Text extract >>
········

It is seen (BIMCO/ISF 1995(c), Annexes A and F) that in 1995 flag demand for Sri Lankan ratings was only about 600 compared with a supply of around 7500 so that almost 7000 Sri Lankan ratings were employed or available for employment on foreign ships. Further, it is observed (International Shipping Federation 1990, p. 182) that in 1990 more than half the registered Sri Lankan seafarers (officers and ratings) were awaiting employment, so Sri Lanka appears to offer a large potential source of supply of available seafarers. Traditionally, shipping has been a major industry in Sri Lanka, and the government is keen to promote employment opportunities for Sri Lankan seafarers (International Shipping Federation 1990, pp. 181-182). Sri Lankan crew are well disciplined, mix well, and are liked by seafarers of other nationalities (ibid., p. 182). Further, Sri Lankan ratings are required to have a good working knowledge of English as a prerequisite for entry to training school, are trained to a high standard, and serve on a variety of ship types including sophisticated tonnage (ibid., pp. 182-183 & 187-188). In addition to training in deck, engineroom, and saloon departments, all Sri Lankan seamen are trained and examined in fire fighting, survival at sea, lifeboat training, and first aid.

········

Record set >>
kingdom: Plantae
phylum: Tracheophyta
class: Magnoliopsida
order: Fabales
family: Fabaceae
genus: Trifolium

········

Requests >>
[1] In the passage on Sri Lankan seafarers, translate this sentence into Spanish: "In addition to training in deck, engineroom, and saloon departments, all Sri Lankan seamen are trained and examined in fire fighting, survival at sea, lifeboat training, and first aid."
[2] According to the passage on Sri Lankan seafarers, what must Sri Lankan ratings have before they can enter training school?

Final results >>
[1] Además de la formación en los departamentos de cubierta, sala de máquinas y fonda, todos los marineros de Sri Lanka reciben formación y son examinados en lucha contra incendios, supervivencia en el mar, formación en botes salvavidas y primeros auxilios.

[2] A good working knowledge of English.